# A Triple Core Lock-Step (TCLS) ARM® Cortex®-R5 Processor for Safety-Critical and Ultra-Reliable Applications

Xabier Iturbe, Balaji Venu, Emre Ozer, Shidhartha Das ARM Research, Cambridge, UK {xabier.iturbe, balaji.venu, emre.ozer, shidhartha.das}@arm.com

*Abstract***—This paper introduces the ARM Triple Core Lock-Step (TCLS) architecture, which builds up on the industry success of the ARM Cortex-R5 Dual-Core Lock-Step (DCLS) processor currently used in safety-critical real-time applications. The TCLS architecture adds a third redundant CPU unit to the DCLS Cortex-R5 system to achieve fail functional capabilities and hence increase the availability of the system. The TCLS architecture allows for transparent, quicker and more reliable resynchronization of the CPUs in the event of an error as the erroneous CPU can be identified by comparing its outputs, and the correct architectural state can be restored from one of the other two functionally correct CPUs. The quick resynchronization is also possible because there is no need to correct the state of the cache memories, which are shared and isolated from the CPUs. As the TCLS architecture provides reliability at the system level, individual CPUs do not need to be fault-tolerant, and can be implemented using commercial technology process that provides higher performance, better energy and cost efficiency than rad-hard process technology. The expectation is that the TCLS could increase reliability in the industrial applications where ARM processors are mainstream (e.g., automotive), as well as in new applications where there is currently no presence of ARM technology (e.g., space).** 

*Keywords—Reliability, Lock-Step, Safety, Automotive, Space, ARM Processor* 

# I. INTRODUCTION

As electronic systems are becoming ubiquitous in our lives, higher reliability is required for them. There are so many ways in which our lives depend on the correct functioning of some safety-critical equipment controlled by a microprocessor (ranging from planes to pacemakers) that we need to guarantee these will not be altered even when operating under unexpected conditions, such as environmental changes or operator errors [1]. Functional safety standards, such as the IEC-61508, provide a common framework on which to design safetycritical electronic products and systems. In automotive, the ARM® lock-step Cortex®-R processor has become a widely used solution to meet the safety integrity requirements imposed by the ISO-26262 standard.

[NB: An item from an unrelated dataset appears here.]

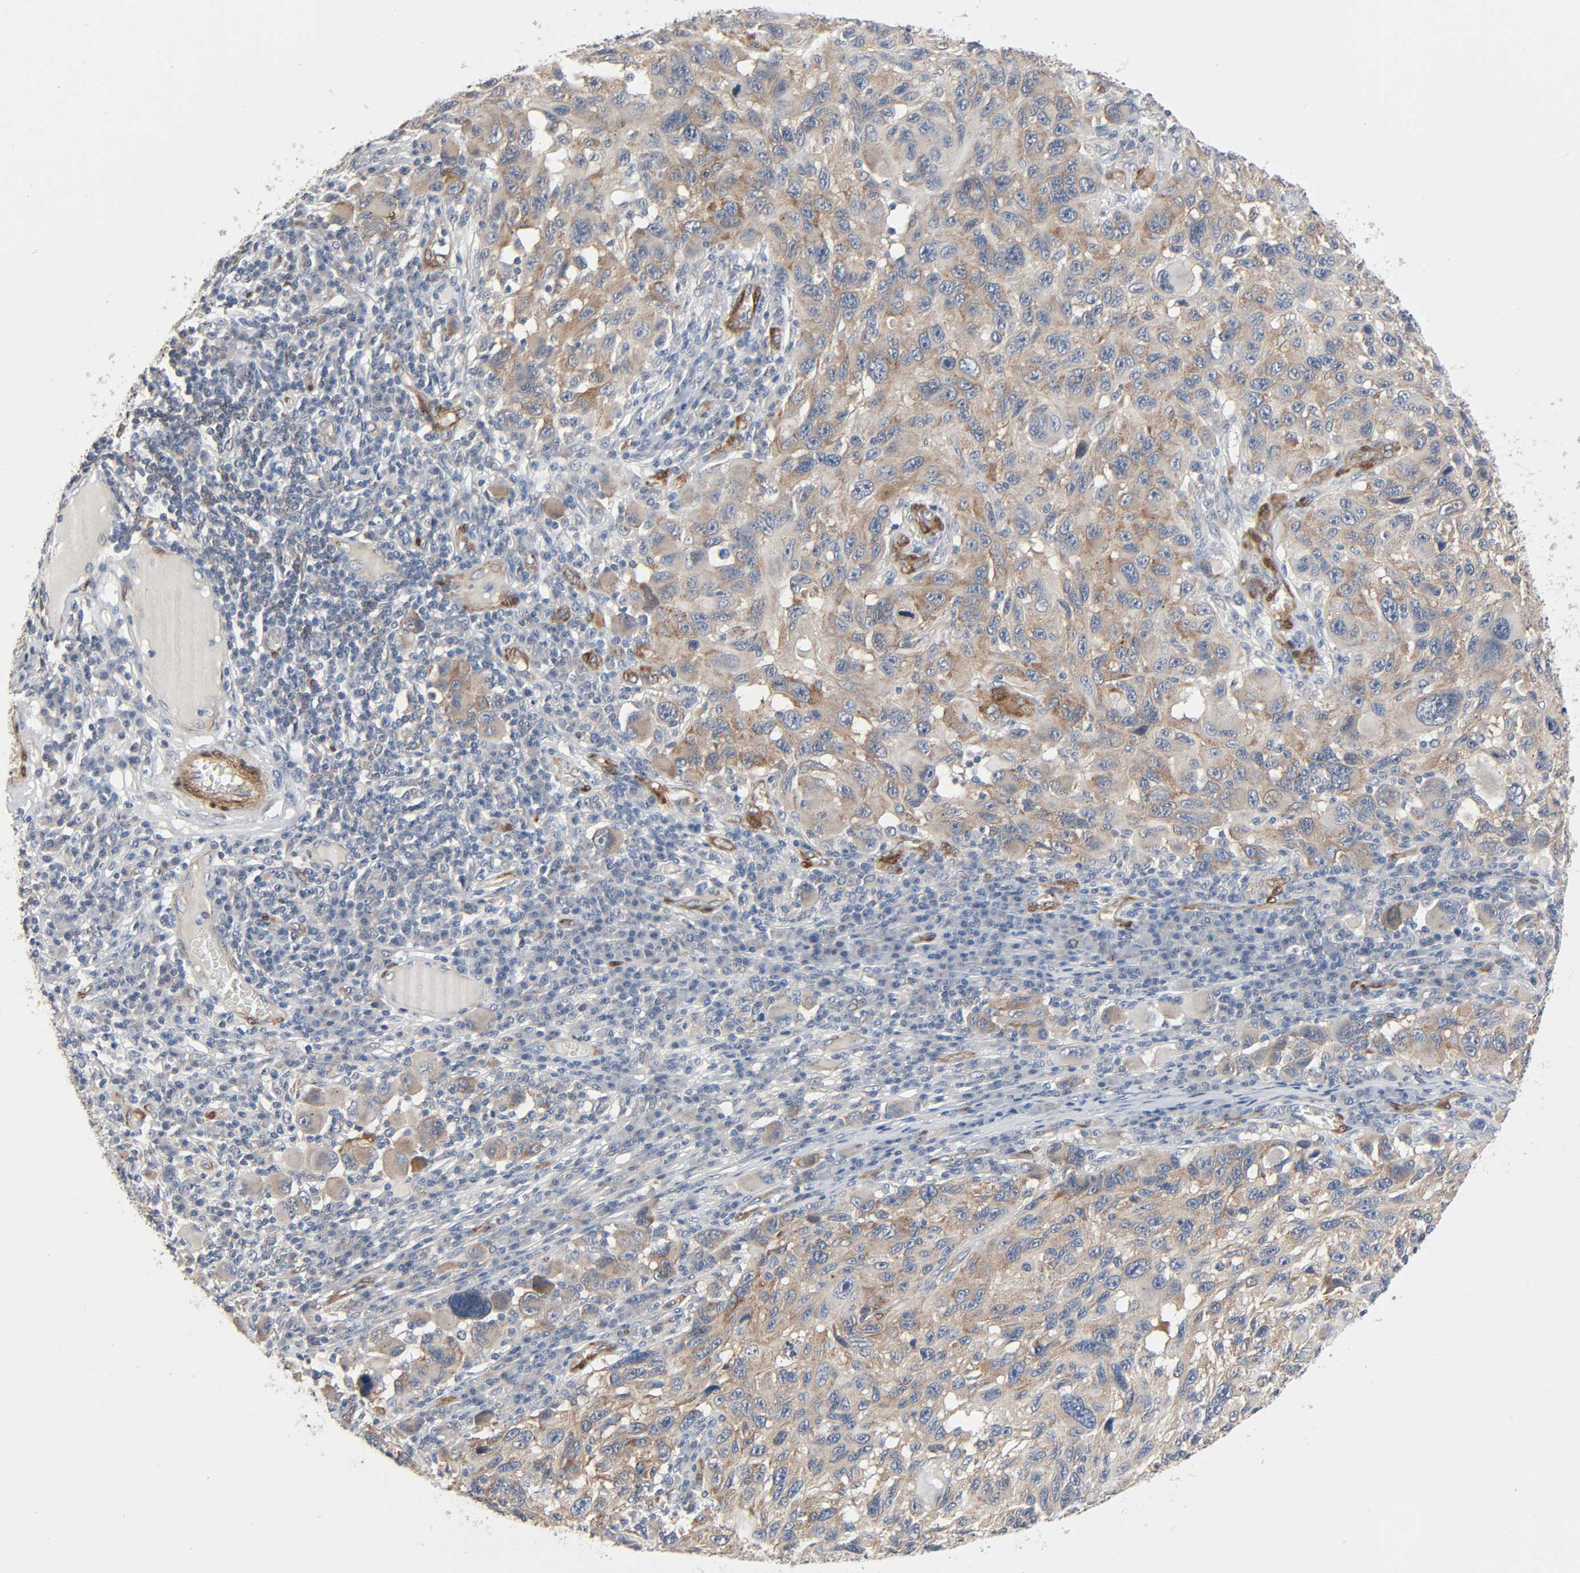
{"staining": {"intensity": "moderate", "quantity": ">75%", "location": "cytoplasmic/membranous"}, "tissue": "melanoma", "cell_type": "Tumor cells", "image_type": "cancer", "snomed": [{"axis": "morphology", "description": "Malignant melanoma, NOS"}, {"axis": "topography", "description": "Skin"}], "caption": "Protein staining of malignant melanoma tissue reveals moderate cytoplasmic/membranous positivity in approximately >75% of tumor cells.", "gene": "PTK2", "patient": {"sex": "male", "age": 53}}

There is also a need for (ultra-)reliability in applications that might not pose any threat for human lives, but which could result in huge economic losses in case of failure (e.g., space missions). For space applications, the energy and cost efficiency as well as the high performance delivered by ARM CPUs has attracted some space agencies and satellite manufacturers [2][3]. They see ARM Cortex CPUs as a promising alternative to overcome the currently existing performance crisis in the space sector, as long as they develop an adequate degree of reliability to operate in harsh radiation space environments.

This paper presents one of the ongoing research efforts at ARM to design a cost and energy efficient fail-functional processor that could be used in safety-critical and ultra-reliable applications alike. In order to achieve this objective, three ARM Cortex-R5 CPUs are integrated in a Triple-Core Lock-Step (TCLS) architecture. Upon any divergence in the three CPUs, the TCLS brings them back to a safe (architectural) state within a very short time in the range of microseconds.

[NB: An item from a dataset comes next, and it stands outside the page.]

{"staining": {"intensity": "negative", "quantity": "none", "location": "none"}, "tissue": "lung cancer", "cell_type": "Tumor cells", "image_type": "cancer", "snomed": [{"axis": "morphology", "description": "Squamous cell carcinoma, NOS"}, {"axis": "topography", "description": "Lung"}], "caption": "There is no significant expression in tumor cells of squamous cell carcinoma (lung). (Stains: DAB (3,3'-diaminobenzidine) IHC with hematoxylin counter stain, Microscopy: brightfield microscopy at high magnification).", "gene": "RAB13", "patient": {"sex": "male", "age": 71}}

The remainder of this paper is organized as follows. Section II describes the related work in the field of CPU reliability. Section III describes the ARM Cortex-R5 CPU used in the TCLS architecture. Section IV describes the TCLS architecture and Section V presents the preliminary implementation and performance results. Section VI discusses two use-cases of the TCLS drawn from telecom satellites that demand ultrareliability, and autonomous vehicles that demand safetycriticality. Finally, Section VII concludes the paper.

### II. RELATED WORK

A classical solution to make a CPU radiation-tolerant is to use rad-hard process technology [4]. However, this technology also increases the chip manufacturing costs, reduces the performance and leads to overheads in area and energy.

Radiation-tolerance can also be improved by using redundant components to detect failures and, if possible, mask out individual failures. At Register Transfer Level (RTL), redundancy is found in Error Detection And Correction (EDAC) schemes, parity codes and redundant elements (e.g., registers) with majority voters. LEON-3FT [5] is a space-grade CPU that relies on redundancy at RTL level and has been used by ESA in several space missions. Very recently, a quad-core version of this processor has been released: the GR740 [6]. Gate-level redundancy was applied in the ARM Cortex-R4 processor in the past. The results reported in [7] suggest an important reduction in the achievable performance resulting from the modification of the original optimized processor design to include the redundant registers. Namely, the maximum clock frequency usable in the RTL-redundant version of the Cortex-R4 is only 30% of that in the original processor. In addition to this, the verification and certification of the modified CPU would lead to increased design costs.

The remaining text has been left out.